Exercise instructions —
Edit the lines below so that each occurrence of "specimen response" becomes "sample answer", leaving everything else untouched.

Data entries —
* * *
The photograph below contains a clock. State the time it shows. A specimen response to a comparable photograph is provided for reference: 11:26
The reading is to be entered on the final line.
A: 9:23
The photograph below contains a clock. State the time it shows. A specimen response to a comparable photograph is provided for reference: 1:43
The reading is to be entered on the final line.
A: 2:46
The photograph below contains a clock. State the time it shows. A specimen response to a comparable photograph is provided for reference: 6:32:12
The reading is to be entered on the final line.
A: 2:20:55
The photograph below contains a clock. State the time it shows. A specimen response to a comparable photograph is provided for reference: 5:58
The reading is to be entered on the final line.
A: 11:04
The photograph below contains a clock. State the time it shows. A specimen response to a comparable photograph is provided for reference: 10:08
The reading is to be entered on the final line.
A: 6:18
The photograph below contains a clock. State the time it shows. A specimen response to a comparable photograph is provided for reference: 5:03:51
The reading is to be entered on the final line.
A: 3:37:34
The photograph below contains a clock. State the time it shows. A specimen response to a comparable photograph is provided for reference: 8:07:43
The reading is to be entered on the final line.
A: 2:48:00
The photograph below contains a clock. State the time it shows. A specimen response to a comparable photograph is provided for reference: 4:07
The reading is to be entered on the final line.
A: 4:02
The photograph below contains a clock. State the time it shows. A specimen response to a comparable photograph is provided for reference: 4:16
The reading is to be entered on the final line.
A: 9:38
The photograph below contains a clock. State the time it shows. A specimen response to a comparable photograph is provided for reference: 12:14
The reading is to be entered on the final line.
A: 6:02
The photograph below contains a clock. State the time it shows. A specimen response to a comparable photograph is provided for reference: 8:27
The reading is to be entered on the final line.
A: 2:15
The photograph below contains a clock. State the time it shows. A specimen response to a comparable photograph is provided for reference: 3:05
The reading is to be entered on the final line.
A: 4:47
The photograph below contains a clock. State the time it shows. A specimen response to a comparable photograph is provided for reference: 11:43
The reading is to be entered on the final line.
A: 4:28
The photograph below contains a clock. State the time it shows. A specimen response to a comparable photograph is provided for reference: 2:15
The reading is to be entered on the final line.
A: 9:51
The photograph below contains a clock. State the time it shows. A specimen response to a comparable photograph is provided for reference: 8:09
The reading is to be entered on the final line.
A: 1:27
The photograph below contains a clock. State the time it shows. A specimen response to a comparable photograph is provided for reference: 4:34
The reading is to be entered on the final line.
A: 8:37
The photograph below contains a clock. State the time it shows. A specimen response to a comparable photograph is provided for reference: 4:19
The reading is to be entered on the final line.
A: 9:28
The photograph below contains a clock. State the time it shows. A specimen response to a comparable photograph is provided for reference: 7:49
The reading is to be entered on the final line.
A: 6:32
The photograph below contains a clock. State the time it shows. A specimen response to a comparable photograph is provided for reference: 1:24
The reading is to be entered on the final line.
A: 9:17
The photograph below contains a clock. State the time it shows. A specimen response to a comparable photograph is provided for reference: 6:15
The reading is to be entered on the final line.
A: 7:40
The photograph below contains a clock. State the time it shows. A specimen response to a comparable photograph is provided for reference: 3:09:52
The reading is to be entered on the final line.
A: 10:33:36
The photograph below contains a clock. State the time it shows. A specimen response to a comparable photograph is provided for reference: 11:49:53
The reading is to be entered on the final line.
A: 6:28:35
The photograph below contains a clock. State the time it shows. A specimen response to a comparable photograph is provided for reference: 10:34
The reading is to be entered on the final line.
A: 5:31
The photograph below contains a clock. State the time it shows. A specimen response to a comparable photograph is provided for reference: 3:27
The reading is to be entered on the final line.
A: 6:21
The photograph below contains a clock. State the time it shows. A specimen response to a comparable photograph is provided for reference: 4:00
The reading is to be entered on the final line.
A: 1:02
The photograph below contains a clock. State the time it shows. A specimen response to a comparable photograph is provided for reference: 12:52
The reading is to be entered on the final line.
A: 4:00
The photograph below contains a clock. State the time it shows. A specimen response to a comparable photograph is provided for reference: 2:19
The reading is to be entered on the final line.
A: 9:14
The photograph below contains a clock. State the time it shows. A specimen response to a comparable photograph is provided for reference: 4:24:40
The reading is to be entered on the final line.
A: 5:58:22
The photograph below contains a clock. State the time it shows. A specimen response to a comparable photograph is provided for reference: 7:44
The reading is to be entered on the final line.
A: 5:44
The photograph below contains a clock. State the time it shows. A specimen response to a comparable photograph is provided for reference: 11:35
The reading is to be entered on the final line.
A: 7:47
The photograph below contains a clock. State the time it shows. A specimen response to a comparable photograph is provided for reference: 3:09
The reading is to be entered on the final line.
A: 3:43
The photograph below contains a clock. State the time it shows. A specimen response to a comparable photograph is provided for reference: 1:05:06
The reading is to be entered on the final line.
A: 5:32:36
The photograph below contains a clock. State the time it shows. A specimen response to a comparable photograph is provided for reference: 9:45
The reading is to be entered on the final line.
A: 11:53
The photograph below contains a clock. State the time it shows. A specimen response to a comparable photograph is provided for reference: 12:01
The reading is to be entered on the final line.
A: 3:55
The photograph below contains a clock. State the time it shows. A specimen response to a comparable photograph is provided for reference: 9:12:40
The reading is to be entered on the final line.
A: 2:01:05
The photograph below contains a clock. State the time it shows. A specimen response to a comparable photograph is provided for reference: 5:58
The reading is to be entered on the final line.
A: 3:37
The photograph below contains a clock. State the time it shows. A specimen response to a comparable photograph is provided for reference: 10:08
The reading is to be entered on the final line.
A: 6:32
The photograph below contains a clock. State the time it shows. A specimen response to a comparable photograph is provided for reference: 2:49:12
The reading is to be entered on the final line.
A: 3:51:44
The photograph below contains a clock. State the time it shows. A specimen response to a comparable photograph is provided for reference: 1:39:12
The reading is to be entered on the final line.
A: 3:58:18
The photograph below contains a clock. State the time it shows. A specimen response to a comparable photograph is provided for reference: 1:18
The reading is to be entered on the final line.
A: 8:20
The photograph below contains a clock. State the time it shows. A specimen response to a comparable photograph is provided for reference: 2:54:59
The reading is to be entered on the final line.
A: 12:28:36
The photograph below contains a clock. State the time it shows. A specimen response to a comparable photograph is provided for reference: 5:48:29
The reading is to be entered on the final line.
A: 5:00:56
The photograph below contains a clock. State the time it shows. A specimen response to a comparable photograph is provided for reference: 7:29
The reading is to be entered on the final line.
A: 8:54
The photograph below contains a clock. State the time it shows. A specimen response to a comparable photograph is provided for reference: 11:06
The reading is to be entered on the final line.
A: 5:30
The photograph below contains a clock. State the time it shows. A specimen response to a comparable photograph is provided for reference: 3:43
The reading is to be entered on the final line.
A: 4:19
* * *
Complete answer —
The photograph below contains a clock. State the time it shows. A sample answer to a comparable photograph is provided for reference: 11:26
The reading is to be entered on the final line.
A: 9:23
The photograph below contains a clock. State the time it shows. A sample answer to a comparable photograph is provided for reference: 1:43
The reading is to be entered on the final line.
A: 2:46
The photograph below contains a clock. State the time it shows. A sample answer to a comparable photograph is provided for reference: 6:32:12
The reading is to be entered on the final line.
A: 2:20:55
The photograph below contains a clock. State the time it shows. A sample answer to a comparable photograph is provided for reference: 5:58
The reading is to be entered on the final line.
A: 11:04
The photograph below contains a clock. State the time it shows. A sample answer to a comparable photograph is provided for reference: 10:08
The reading is to be entered on the final line.
A: 6:18
The photograph below contains a clock. State the time it shows. A sample answer to a comparable photograph is provided for reference: 5:03:51
The reading is to be entered on the final line.
A: 3:37:34
The photograph below contains a clock. State the time it shows. A sample answer to a comparable photograph is provided for reference: 8:07:43
The reading is to be entered on the final line.
A: 2:48:00
The photograph below contains a clock. State the time it shows. A sample answer to a comparable photograph is provided for reference: 4:07
The reading is to be entered on the final line.
A: 4:02
The photograph below contains a clock. State the time it shows. A sample answer to a comparable photograph is provided for reference: 4:16
The reading is to be entered on the final line.
A: 9:38
The photograph below contains a clock. State the time it shows. A sample answer to a comparable photograph is provided for reference: 12:14
The reading is to be entered on the final line.
A: 6:02
The photograph below contains a clock. State the time it shows. A sample answer to a comparable photograph is provided for reference: 8:27
The reading is to be entered on the final line.
A: 2:15
The photograph below contains a clock. State the time it shows. A sample answer to a comparable photograph is provided for reference: 3:05
The reading is to be entered on the final line.
A: 4:47
The photograph below contains a clock. State the time it shows. A sample answer to a comparable photograph is provided for reference: 11:43
The reading is to be entered on the final line.
A: 4:28
The photograph below contains a clock. State the time it shows. A sample answer to a comparable photograph is provided for reference: 2:15
The reading is to be entered on the final line.
A: 9:51
The photograph below contains a clock. State the time it shows. A sample answer to a comparable photograph is provided for reference: 8:09
The reading is to be entered on the final line.
A: 1:27
The photograph below contains a clock. State the time it shows. A sample answer to a comparable photograph is provided for reference: 4:34
The reading is to be entered on the final line.
A: 8:37
The photograph below contains a clock. State the time it shows. A sample answer to a comparable photograph is provided for reference: 4:19
The reading is to be entered on the final line.
A: 9:28
The photograph below contains a clock. State the time it shows. A sample answer to a comparable photograph is provided for reference: 7:49
The reading is to be entered on the final line.
A: 6:32
The photograph below contains a clock. State the time it shows. A sample answer to a comparable photograph is provided for reference: 1:24
The reading is to be entered on the final line.
A: 9:17
The photograph below contains a clock. State the time it shows. A sample answer to a comparable photograph is provided for reference: 6:15
The reading is to be entered on the final line.
A: 7:40
The photograph below contains a clock. State the time it shows. A sample answer to a comparable photograph is provided for reference: 3:09:52
The reading is to be entered on the final line.
A: 10:33:36
The photograph below contains a clock. State the time it shows. A sample answer to a comparable photograph is provided for reference: 11:49:53
The reading is to be entered on the final line.
A: 6:28:35
The photograph below contains a clock. State the time it shows. A sample answer to a comparable photograph is provided for reference: 10:34
The reading is to be entered on the final line.
A: 5:31
The photograph below contains a clock. State the time it shows. A sample answer to a comparable photograph is provided for reference: 3:27
The reading is to be entered on the final line.
A: 6:21
The photograph below contains a clock. State the time it shows. A sample answer to a comparable photograph is provided for reference: 4:00
The reading is to be entered on the final line.
A: 1:02
The photograph below contains a clock. State the time it shows. A sample answer to a comparable photograph is provided for reference: 12:52
The reading is to be entered on the final line.
A: 4:00
The photograph below contains a clock. State the time it shows. A sample answer to a comparable photograph is provided for reference: 2:19
The reading is to be entered on the final line.
A: 9:14
The photograph below contains a clock. State the time it shows. A sample answer to a comparable photograph is provided for reference: 4:24:40
The reading is to be entered on the final line.
A: 5:58:22
The photograph below contains a clock. State the time it shows. A sample answer to a comparable photograph is provided for reference: 7:44
The reading is to be entered on the final line.
A: 5:44
The photograph below contains a clock. State the time it shows. A sample answer to a comparable photograph is provided for reference: 11:35
The reading is to be entered on the final line.
A: 7:47
The photograph below contains a clock. State the time it shows. A sample answer to a comparable photograph is provided for reference: 3:09
The reading is to be entered on the final line.
A: 3:43
The photograph below contains a clock. State the time it shows. A sample answer to a comparable photograph is provided for reference: 1:05:06
The reading is to be entered on the final line.
A: 5:32:36
The photograph below contains a clock. State the time it shows. A sample answer to a comparable photograph is provided for reference: 9:45
The reading is to be entered on the final line.
A: 11:53
The photograph below contains a clock. State the time it shows. A sample answer to a comparable photograph is provided for reference: 12:01
The reading is to be entered on the final line.
A: 3:55
The photograph below contains a clock. State the time it shows. A sample answer to a comparable photograph is provided for reference: 9:12:40
The reading is to be entered on the final line.
A: 2:01:05
The photograph below contains a clock. State the time it shows. A sample answer to a comparable photograph is provided for reference: 5:58
The reading is to be entered on the final line.
A: 3:37
The photograph below contains a clock. State the time it shows. A sample answer to a comparable photograph is provided for reference: 10:08
The reading is to be entered on the final line.
A: 6:32
The photograph below contains a clock. State the time it shows. A sample answer to a comparable photograph is provided for reference: 2:49:12
The reading is to be entered on the final line.
A: 3:51:44
The photograph below contains a clock. State the time it shows. A sample answer to a comparable photograph is provided for reference: 1:39:12
The reading is to be entered on the final line.
A: 3:58:18
The photograph below contains a clock. State the time it shows. A sample answer to a comparable photograph is provided for reference: 1:18
The reading is to be entered on the final line.
A: 8:20
The photograph below contains a clock. State the time it shows. A sample answer to a comparable photograph is provided for reference: 2:54:59
The reading is to be entered on the final line.
A: 12:28:36
The photograph below contains a clock. State the time it shows. A sample answer to a comparable photograph is provided for reference: 5:48:29
The reading is to be entered on the final line.
A: 5:00:56
The photograph below contains a clock. State the time it shows. A sample answer to a comparable photograph is provided for reference: 7:29
The reading is to be entered on the final line.
A: 8:54
The photograph below contains a clock. State the time it shows. A sample answer to a comparable photograph is provided for reference: 11:06
The reading is to be entered on the final line.
A: 5:30
The photograph below contains a clock. State the time it shows. A sample answer to a comparable photograph is provided for reference: 3:43
The reading is to be entered on the final line.
A: 4:19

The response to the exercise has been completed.